(Task material Opens)

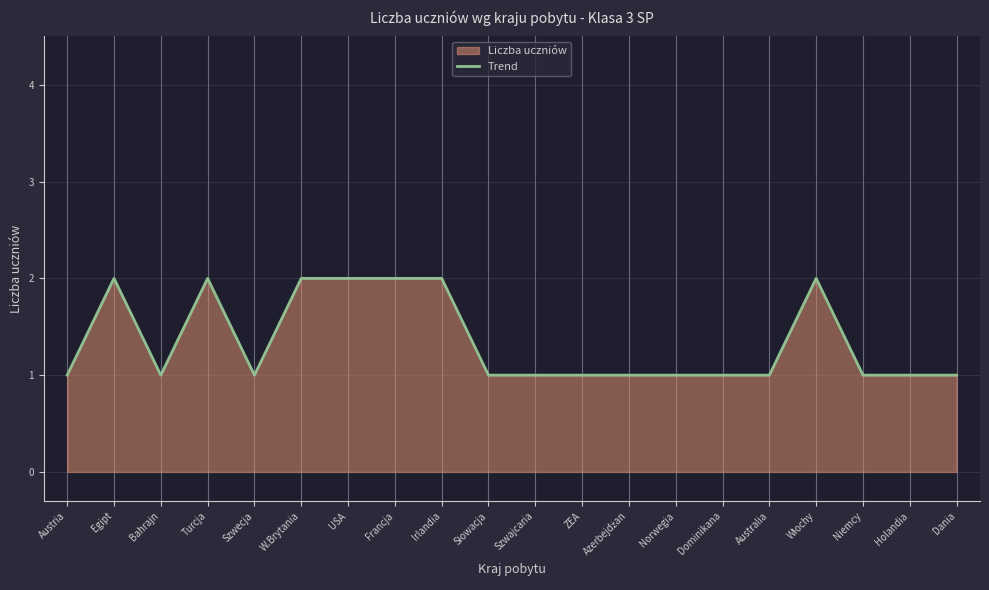

What is the sum of the values at Niemcy and Słowacja?

2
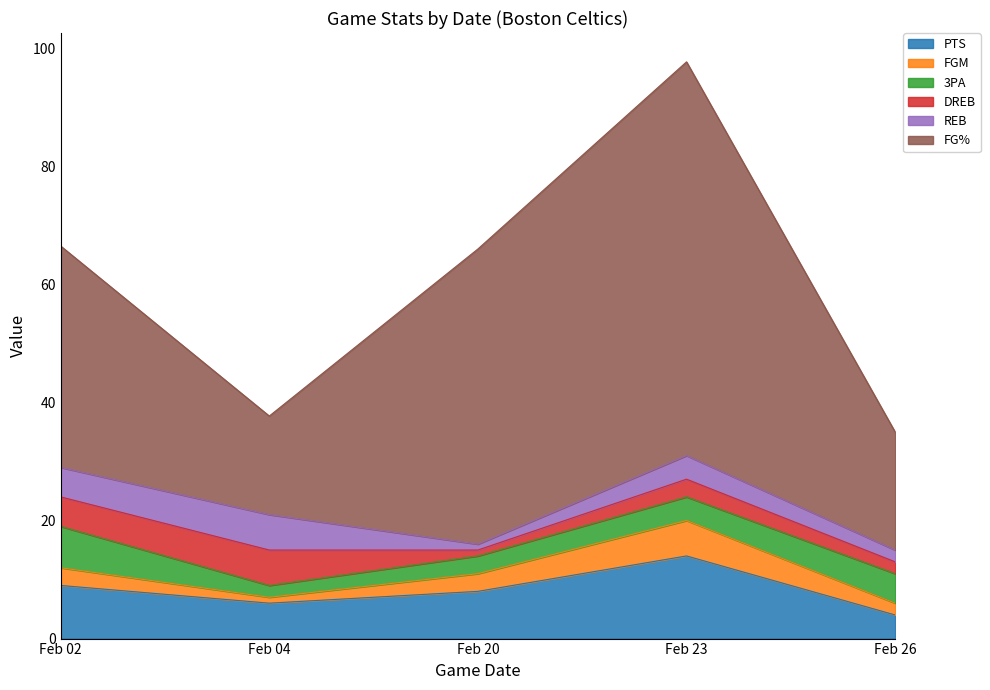

How many interior local valleys does the PTS series have?

1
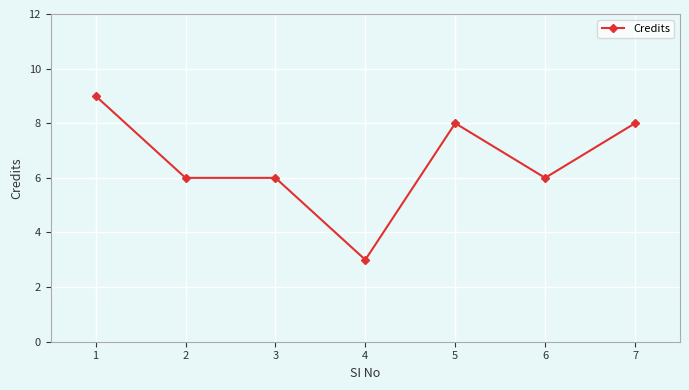

The value at 1 is 13. True or false?

False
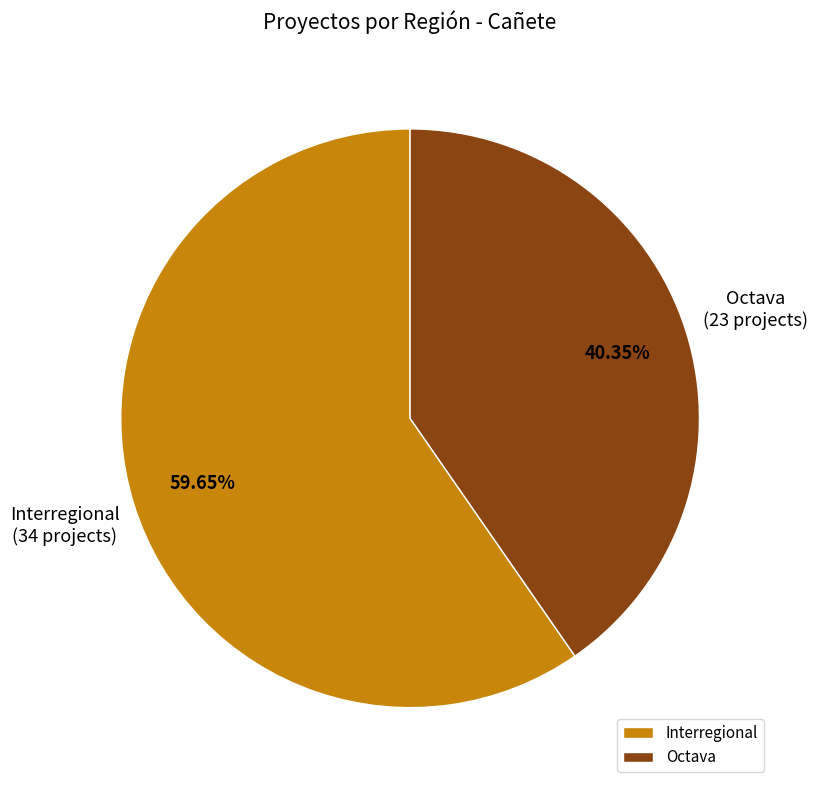

Approximately how many times larger is the value at Octava compared to Interregional?

0.7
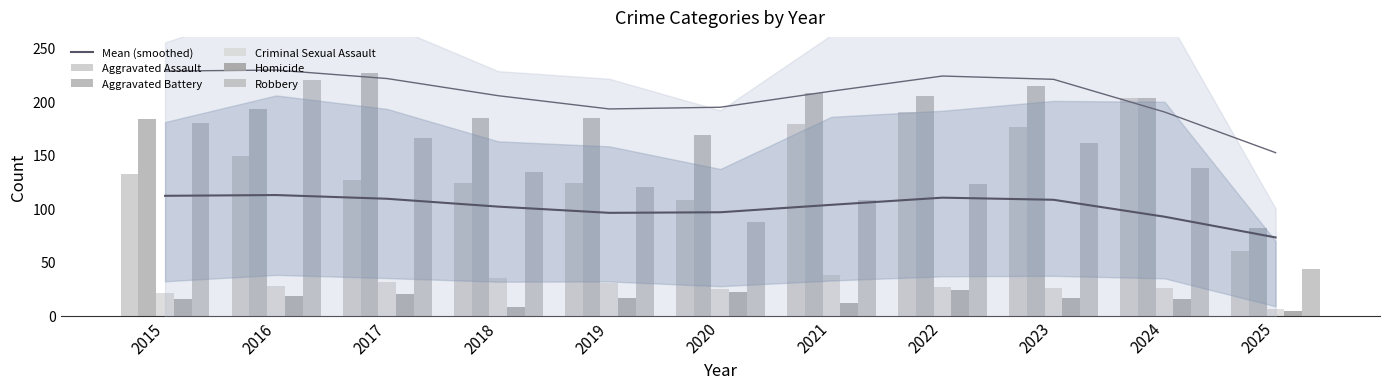

Reading left to right, list all the values displayed in this chart.

Mean (smoothed): 2015=111.7	2016=112.4	2017=108.9	2018=101.6	2019=95.8	2020=96.3	2021=103.3	2022=109.9	2023=108.0	2024=92.2	2025=72.8
Aggravated Assault: 2015=132.0	2016=149.0	2017=126.0	2018=124.0	2019=124.0	2020=108.0	2021=179.0	2022=190.0	2023=176.0	2024=203.0	2025=60.0
Aggravated Battery: 2015=183.0	2016=193.0	2017=226.0	2018=184.0	2019=184.0	2020=168.0	2021=208.0	2022=205.0	2023=214.0	2024=203.0	2025=82.0
Criminal Sexual Assault: 2015=21.0	2016=28.0	2017=31.0	2018=35.0	2019=30.0	2020=25.0	2021=38.0	2022=27.0	2023=26.0	2024=26.0	2025=6.0
Homicide: 2015=15.0	2016=18.0	2017=20.0	2018=8.0	2019=16.0	2020=22.0	2021=12.0	2022=24.0	2023=16.0	2024=15.0	2025=4.0
Robbery: 2015=180.0	2016=220.0	2017=166.0	2018=134.0	2019=120.0	2020=87.0	2021=108.0	2022=123.0	2023=161.0	2024=138.0	2025=43.0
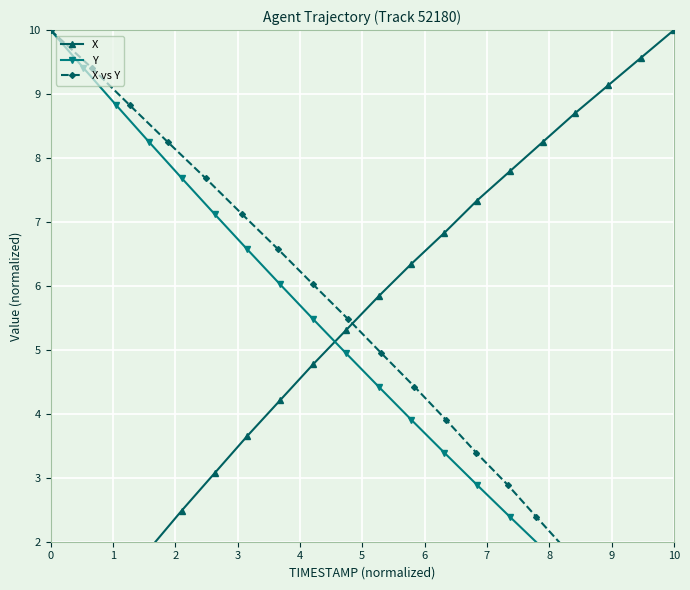

Read the Y value at 9.

5.0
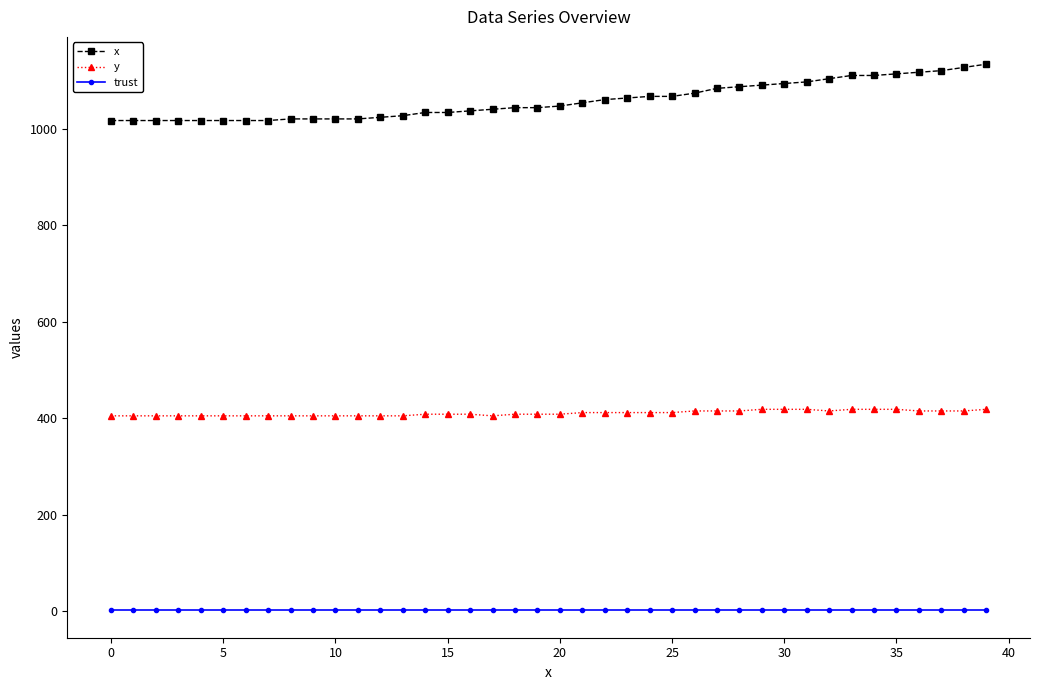

What is the difference between the second highest and second lowest values in the x series?

110.0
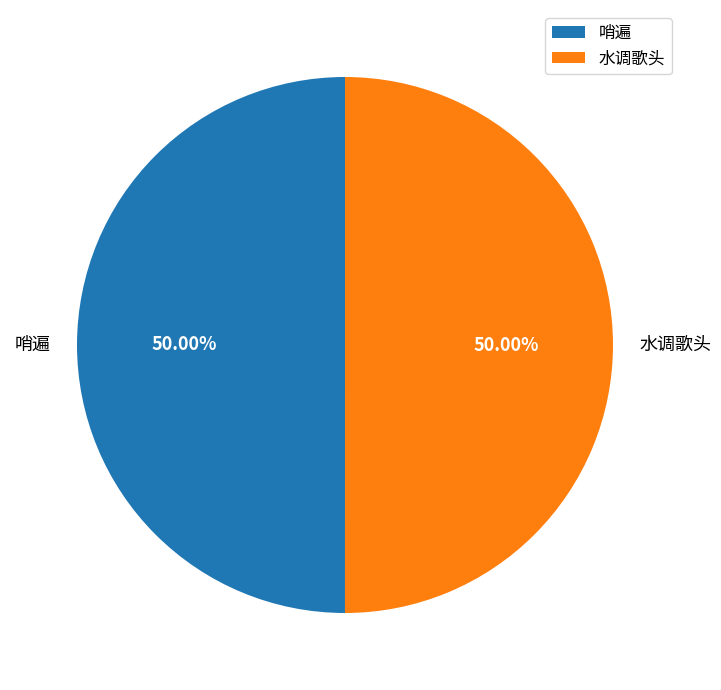

What is the ratio of the value at 哨遍 to the value at 水调歌头?

1.0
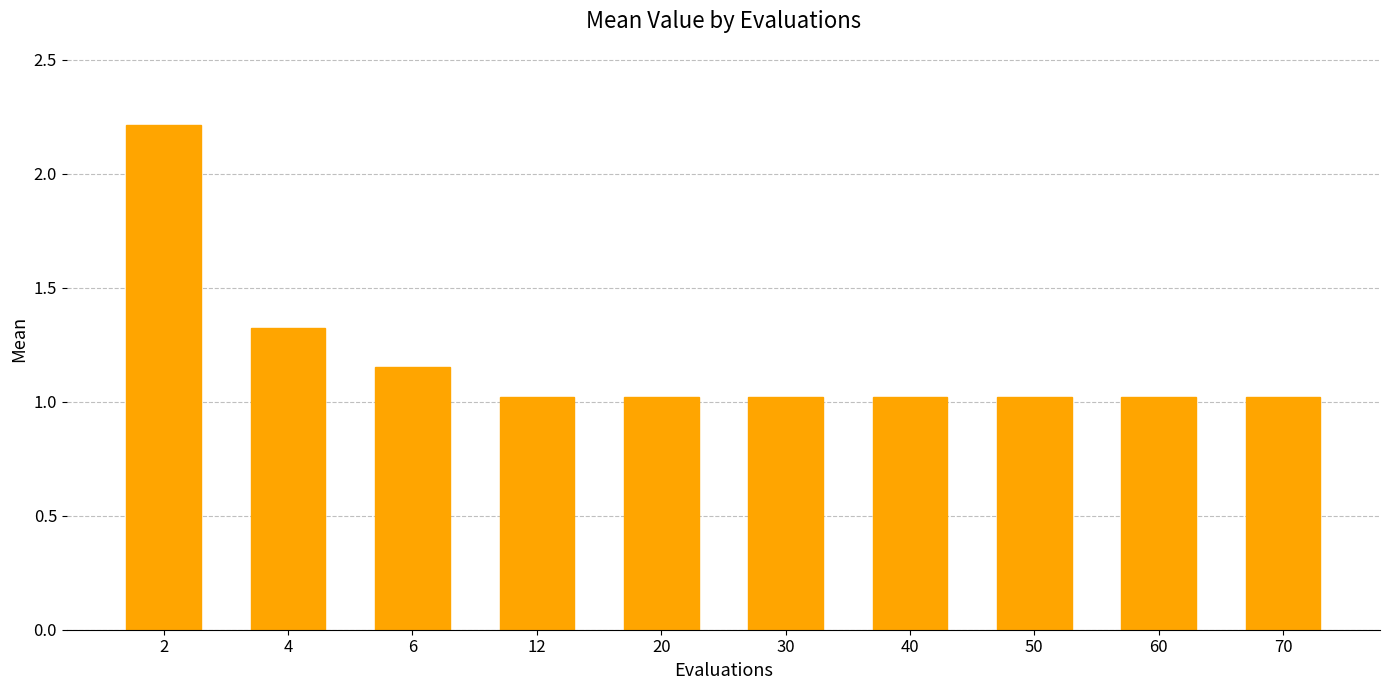

What is the sum of the values at 4 and 40?

2.3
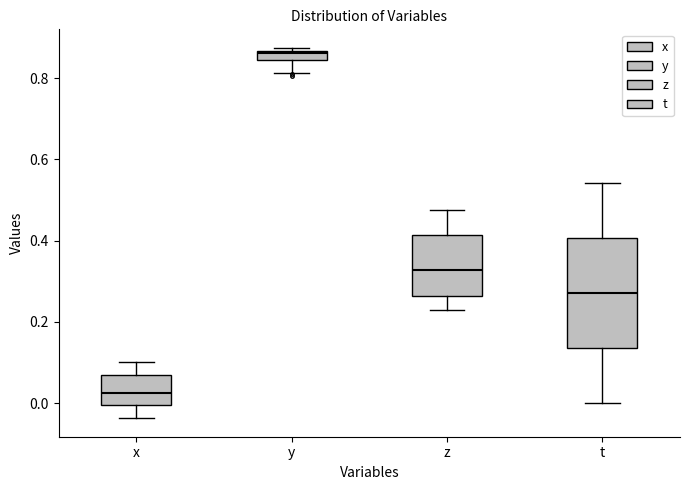

Where does the upper whisker of the box for x end on the y-axis? The values are not printed on the chart, so give them approximately, as read against the axis.

0.10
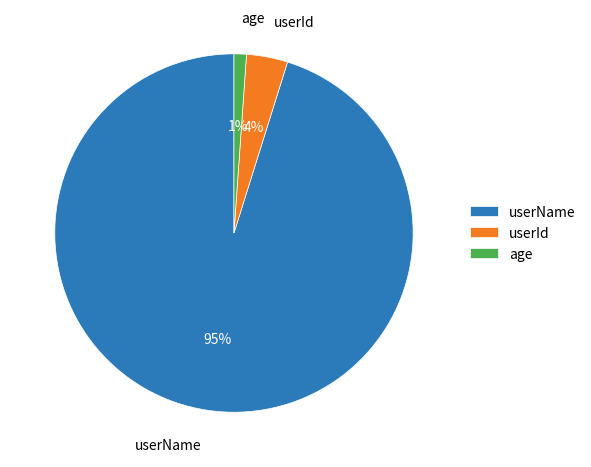

Which has a higher value, userId or userName?

userName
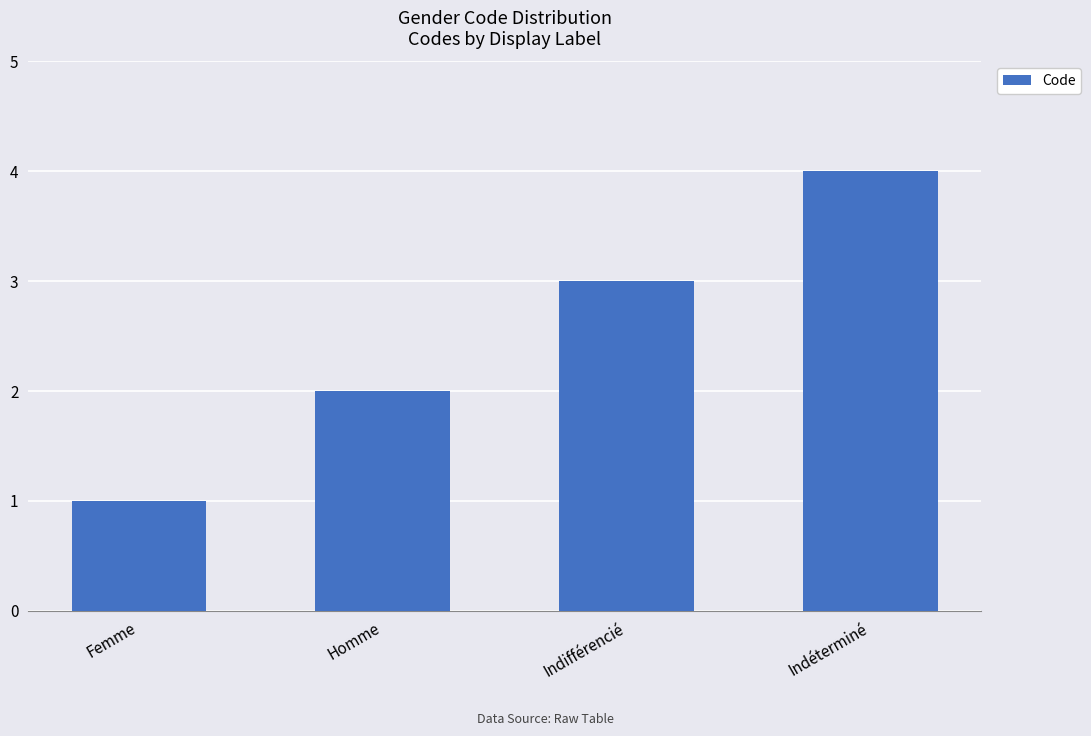

Are the bars grouped side by side (vs. stacked)?

No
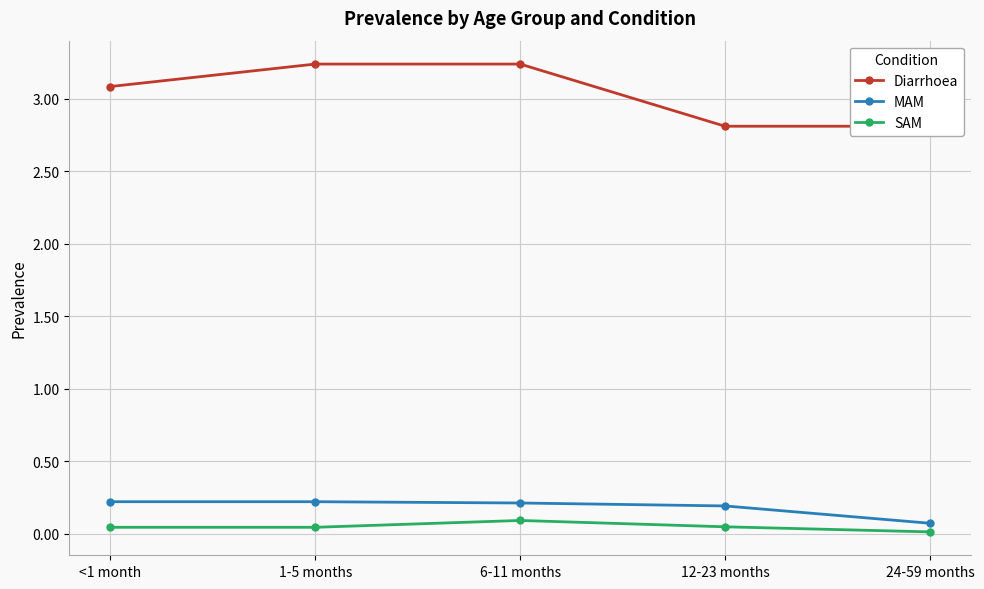

What is the sum of all MAM values?

0.9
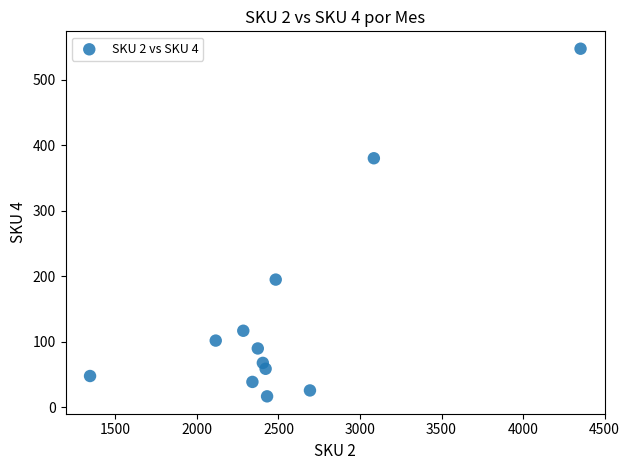

What Y value in the scatter plot is closest to 282?

195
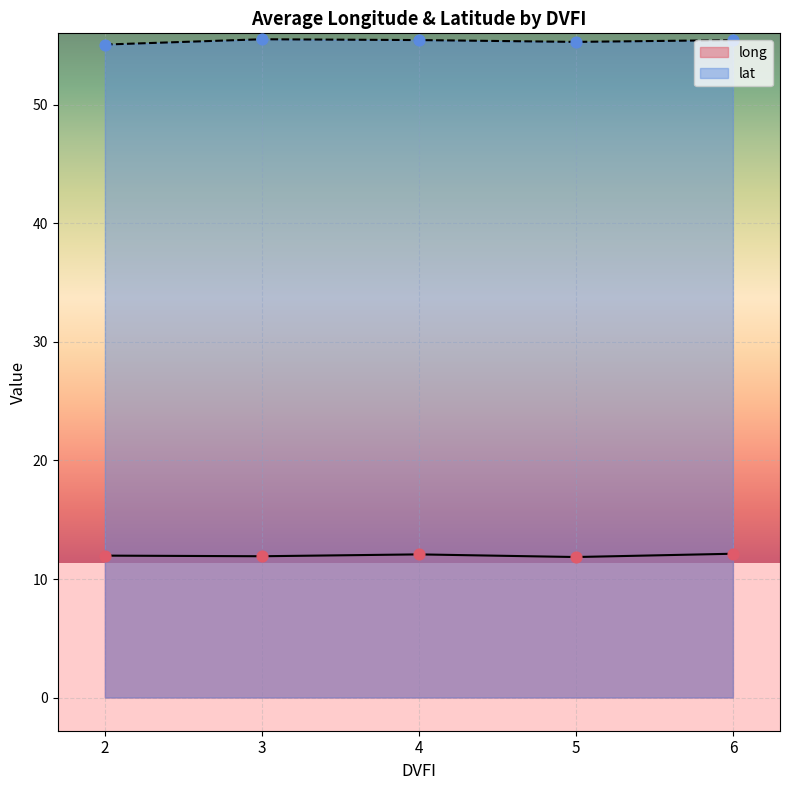

What is the total value across all series at 5?

67.2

(Task material Closes)

About this exercise: Retype the lines of the listing from the line containing "What is the sum of the values at 4 and 40?" through the line containing "What Y value", including both of those lines. Omit the pictures.

Final answer:
What is the sum of the values at 4 and 40?

2.3

Where does the upper whisker of the box for x end on the y-axis? The values are not printed on the chart, so give them approximately, as read against the axis.

0.10

Which has a higher value, userId or userName?

userName

Are the bars grouped side by side (vs. stacked)?

No

What is the sum of all MAM values?

0.9

What Y value in the scatter plot is closest to 282?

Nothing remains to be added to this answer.